INTRODUCTION: Congenital hypothyroidism (CH) is one of the most common endocrinological problems in the neonatal period. CH, which occurs in 1: 3,000-4,000 births, is a preventable cause of mental retardation. In the literature, the most common cause of CH is dysgenesis of the thyroid gland, followed by thyroid dyshormonogenesis. We aimed to determine the prevalence of permanent (P-CH) / transient (T-CH) CH in cases followed up with a diagnosis of CH and identify a prediction method for persistency.
METHODS: We retrospectively analyzed medical records of 105 children with CH.
RESULTS: From the 105 children (58 males, 47 females) enrolled in this study, 38 (36.2 %) were referred from National Newborn Screening Program. Cases with normal thyroid appearance were evaluated as thyroid dyshormonogenesis (n: 94; 89.5 %), and other cases were evaluated as thyroid dysgenesis (n: 11; 10.5 %). Treatment was discontinued during the 3rd-year follow-up period in 44 (41.9 %) of the cases with normal thyroid gland morphology. L-thyroxine (L-T4) therapy was discontinued at a median age of 1.9±1.08 years.
At the time of diagnoses, fT4 level was significantly higher in T-CH group than P-CH including thyroid dysgenesis (p=0.037). TSH levels at the time of diagnosis were higher in the P-CH group, but this difference was not statistically significant (p = 0.165).

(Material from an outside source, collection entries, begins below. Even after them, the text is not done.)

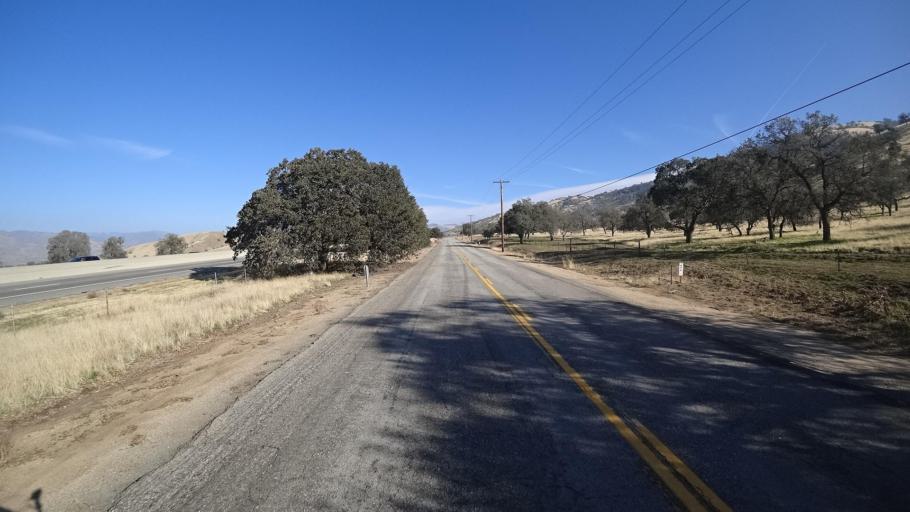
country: US
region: California
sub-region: Kern County
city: Bear Valley Springs
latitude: 35.2638
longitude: -118.6532
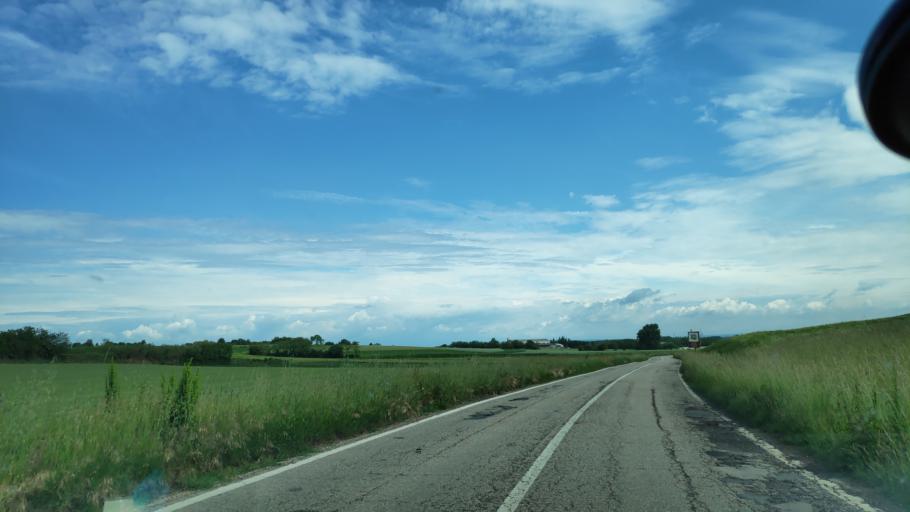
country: IT
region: Piedmont
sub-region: Provincia di Torino
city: Cambiano
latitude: 44.9902
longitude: 7.7777
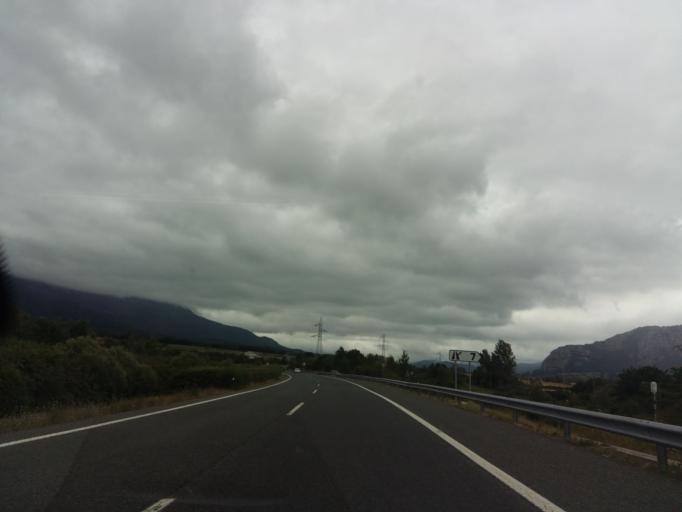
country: ES
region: Navarre
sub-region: Provincia de Navarra
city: Iraneta
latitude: 42.9159
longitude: -1.9157
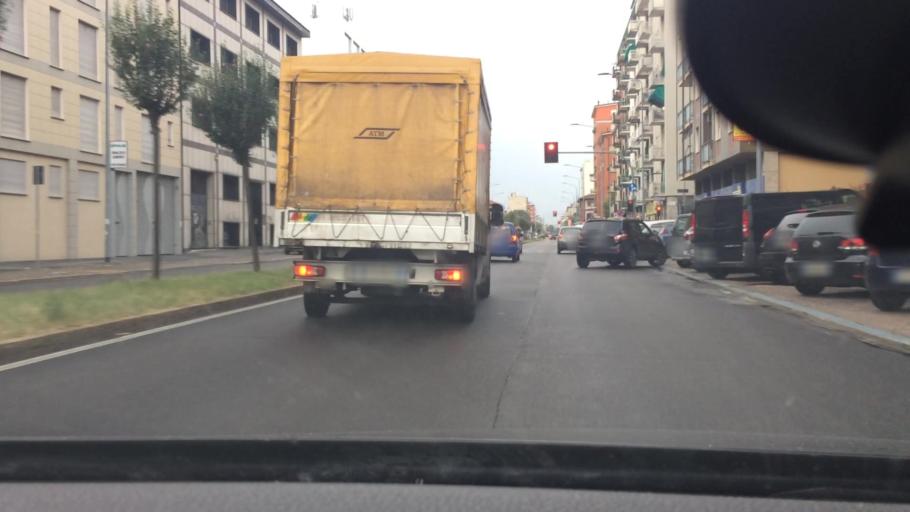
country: IT
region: Lombardy
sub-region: Citta metropolitana di Milano
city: Sesto San Giovanni
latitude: 45.5105
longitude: 9.2241
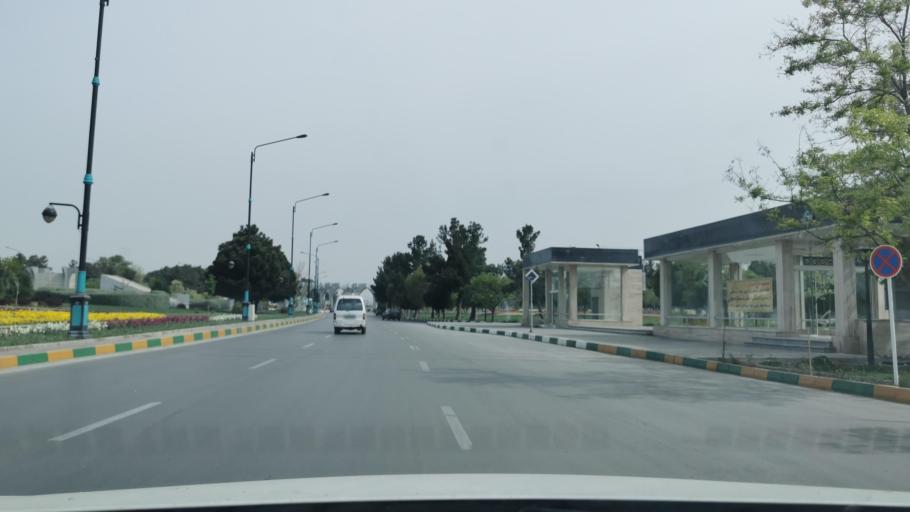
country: IR
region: Razavi Khorasan
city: Mashhad
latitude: 36.2434
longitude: 59.6228
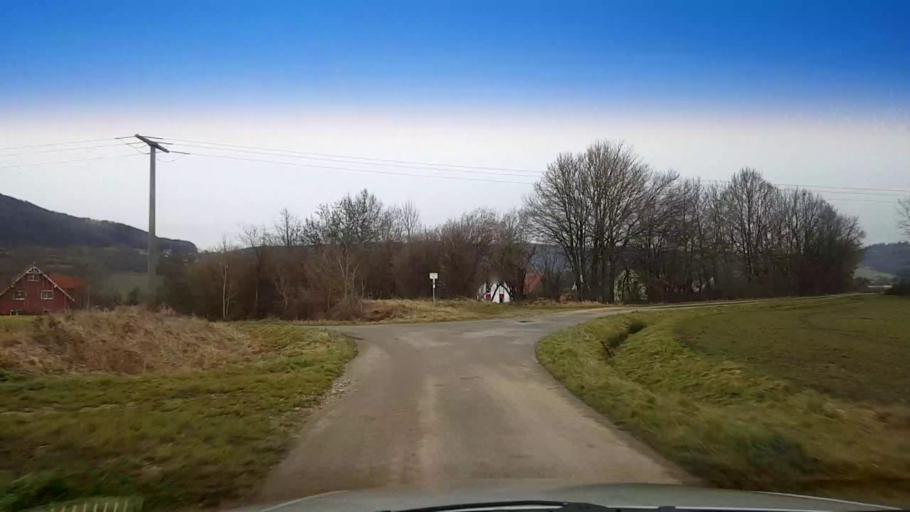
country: DE
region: Bavaria
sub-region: Upper Franconia
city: Schesslitz
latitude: 49.9935
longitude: 11.0424
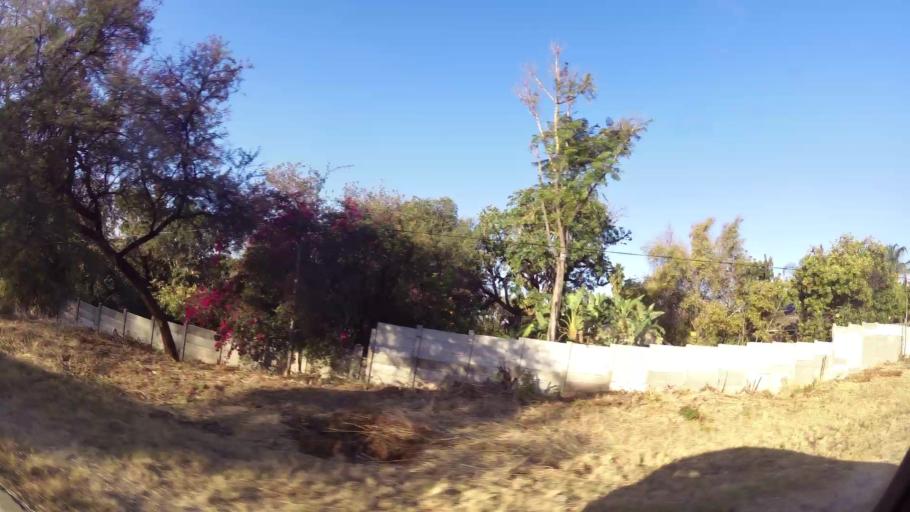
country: ZA
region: North-West
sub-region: Bojanala Platinum District Municipality
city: Rustenburg
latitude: -25.6987
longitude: 27.2187
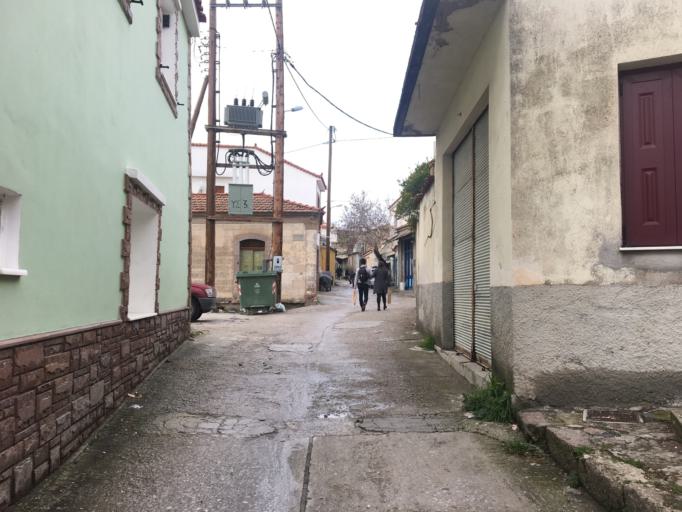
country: GR
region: North Aegean
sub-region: Nomos Lesvou
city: Agia Paraskevi
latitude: 39.2490
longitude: 26.2704
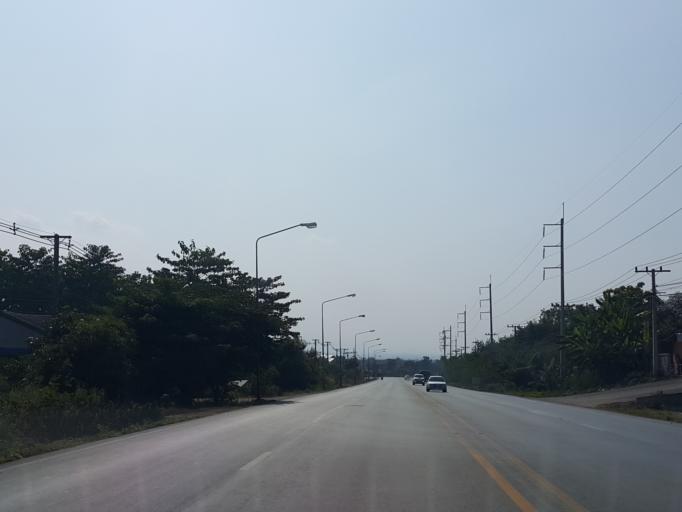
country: TH
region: Chiang Mai
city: Chom Thong
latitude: 18.3511
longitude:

At the sixth month, first and second years of follow-up, L-T4 doses were significantly higher in P-CH than T-CH group (p<0.001, p<0.001, p<0.001 respectively). TSH levels were also higher in P-CH than T-CH group (p=0.123, p=0.038, p=0.049 respectively). Consistent with these results, measured fT4 levels were found to be lower in the P-CH group compared to the T-CH group (p=0.431, p=0.361, p=0.028 respectively).

DISCUSSION AND CONCLUSION: L-T4 doses at 6, 12 and 24 months may predict transient hypothyroidism in patients with normal thyroid gland morphology before 36 months.